HECDARNTIC! Thats the terminology popup from my head to describe my daily routine since moving on. I guess thats what you get when you ask too much. I felt lucky because Darl is there, she help me ease the weight, but yet, still, i'm burdened. In this new home (if i may called that home) there is only one thing that I'm blessed to be good at, I think, but still, i play catch up. Acronym. Everything is coded. Everything is shorthanded. One thing for sure, there are so many things to do, but, I don't know where to begin with. I just play consumed the thing that is on desk, and try not to leeway around much. This new home is not the kind of place i dreamed of because theres to much food, literary, TOO MUCH! The supply really exceed demand. This is bad for my waist as it grows rapidly then ever. I love the people, hope they love me too. I tried so hard to blend. Hope they can accept me in the family. Fuhh. I'm at the state where my scapula, shoulders and vertebrate all at sore. Hope to get off with this transition as quickly as i can. Not to impressed, just to complete my test. Cream of the cream they said. But i don't really think so. I just wanted to live my life to the fullest and boom my potential, if there's any.

Friday, December 24, 2010

Startup Pack

December 20th 2010 was the starting block. I'm officially a person who can help. Really. Finally. Something for my parent to smile about. Bar has been placed for my siblings to jump, higher. But still, i'm kind of hesitated. Could i leave a mark? Will i make an impression? After the hectic 4 days, i still and seemingly felt "Small".

The day i step my foot on the court, the handsomeness of others doesn't really shows. Yes, i DID mingle around with others, my way (while having a butt and try to fit in). So what? I'm a smoker. And i'm lease proud of it (not literally). They kind of accepting and doesn't get so deep in presenting their wonderful background. Something that I won't ever had on my resume.

Until, it all been exposed during the orientation. Fuhh!
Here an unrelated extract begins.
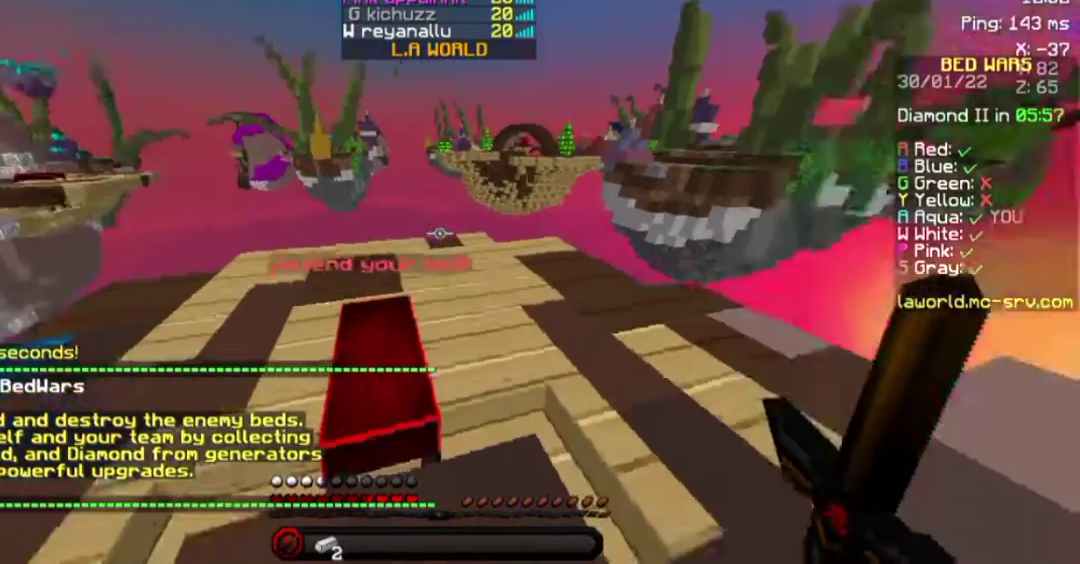
{"keys": ["d", "w"], "mouse": [], "events": [[150, "d", "down"]]}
These people is inhuman. I felt like i'm a joke and nobody. They already somebody even before they enter the service. Why the hell does they quiting for "This"? Is it because they want to be governing instead of being governed? Or is it they expecting undisputed power that most likely will be, if not a guarantee? Or are they dreaming of ugly wealth that exposed widely? What is it actually?

Me? I don't even know how to do a job. What I firmly know is that i want to do a job. Yes. That's all. Apart from that, I just want to be apart of something. Something great. Maybe this is the beginning of something great. Something I can look forward to and work (literally) hard for it.

I already making a linkages with some of them. Vice versa. I hope, no, I freaking darn it hope, I could change my attitude. Dol, speak up la. You been blessed with Noble Prize Winners head. Why keep it for yourself. If you want to be great, this is the place.

Its still in my eyes, the thing that En Amin told me, "don't be a fish that swim around other fish, you need to overtake the other fish". Its an open sea out there.


Thursday, December 16, 2010

Revisited

This are the link to article on how to lose your weight composed by my dearest fiancée. It was 2009 back then. For some people, its happening. But most people, its just one of those reason to keep on piling.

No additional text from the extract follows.